3D Visual Grounding (3DVG) is a prevalent multi-modal information fusion task capable of accurately localizing target objects referenced in natural language descriptions within a point cloud scene. Nevertheless, the stringent demands for input and output devices present substantial hurdles for the application and integration of 3DVG in fields like remote robotic control and telemedicine. To address this challenge, we introduce several innovative approaches. Firstly, we have initiated a novel multi-modal task, termed 3D Visual Grounding-Audio (3DVG-Audio), which is based on the fusion of audio and point cloud. To the best of our knowledge, this represents the first instance of an Audio-Point Cloud multi-modal task. 3DVG-Audio achieves precise localization of audio-mentioned objects within the point cloud by utilizing the point cloud in conjunction with the corresponding audio input. Secondly, building upon the ScanRefer, we have developed a novel dataset named 3DVG-AudioSet, specifically designed for the training and evaluation of the 3DVG-Audio method. Finally, we have crafted a tailored loss function to further enhance the performance of 3DVG-Audio and introduced a method named AP-Refer, which serves as a benchmark for the task. Extensive experimental results demonstrate the potential for deep integration of audio and point cloud to tackle complex real-world challenges. AP-Refer has successfully addressed the 3DVG-Audio, circumventing the limitations of conventional 3DVG methods, and exhibits significant application potential.

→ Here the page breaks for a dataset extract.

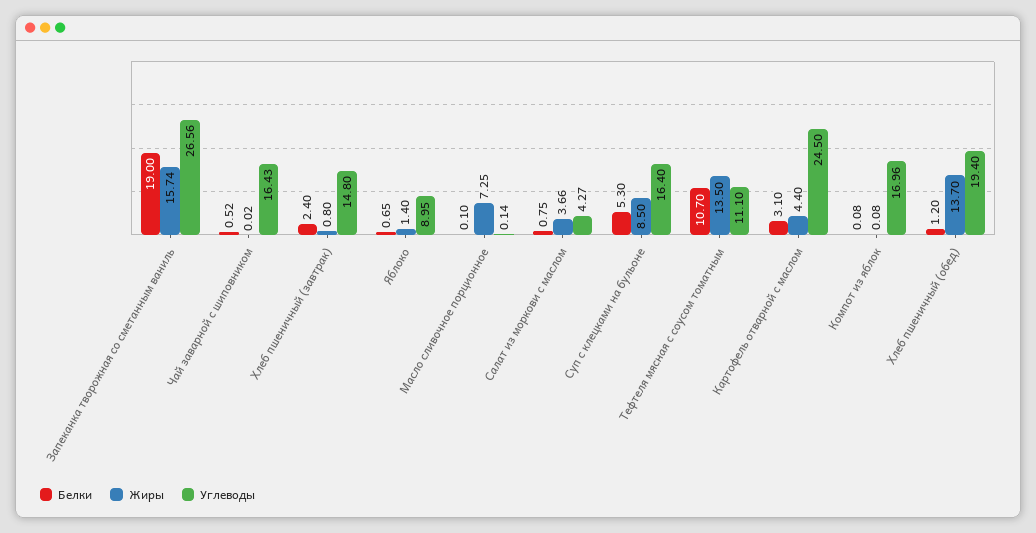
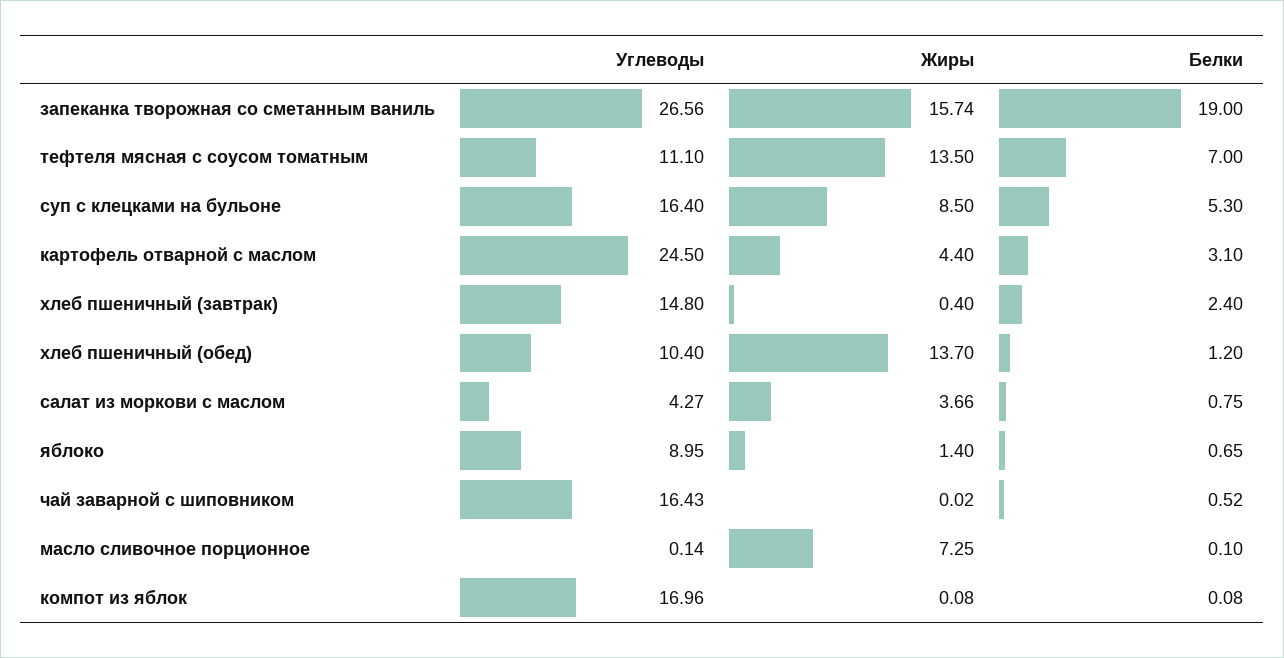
Жиры, Хлеб пшеничный (завтрак): 0.8 -> 0.4
Белки, Тефтеля мясная с соусом томатным: 10.7 -> 7
Углеводы, Хлеб пшеничный (обед): 19.4 -> 10.4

YOLO V3 AND CCN FOR THE TRACKING AND CLASSIFICATION OF AERIAL OBJECT AND DRONES

The goal of this study is to give headways in aeronautical article ID that will help with making recognitions that are both more exact and more precise. Specifically, we revamp the meaning of the article recognition anchor enclose request to remember turns for expansion to level and width, and besides, we make it conceivable to have erratic four corner point structures. Furthermore, the consideration of new anchor boxes gives the model additional adaptability to address protests that are focused at a pivot of turn that gives a 45-degree point. By accomplishing these results, we can make an organization that considers negligible tradeoffs about speed and unwavering quality, while likewise giving more exact restrictions. The latest ways to deal with PC vision and article acknowledgment are for the most part dependent on brain organizations and different advances that utilize profound learning. This powerful field of study is utilized in various applications, including military and observation, aeronautical photography, independent driving, and airborne perception. To precisely locate the location of an item, contemporary object identification techniques make use of bounding boxes that are drawn over the object and have a rectangular form (horizontal and vertical). These orthogonal bounding boxes do not consider the posture of the object, which leads to a decrease in the amount of object localization and restricts subsequent tasks such as object comprehension and tracking. We have used the DOTA dataset to present all of the results, demonstrating the value of flexible object boundaries, particularly with rotated and non-rectangular objects. We have also achieved an accuracy of 98.47% for the detection and classification of aerial objects, with forty percent of the data being used for training and the remaining twenty percent being used for testing. There was a minimum of 2.8 seconds of processing time required for the whole program to be executed to categorize all of the aerial items that were parked on the base.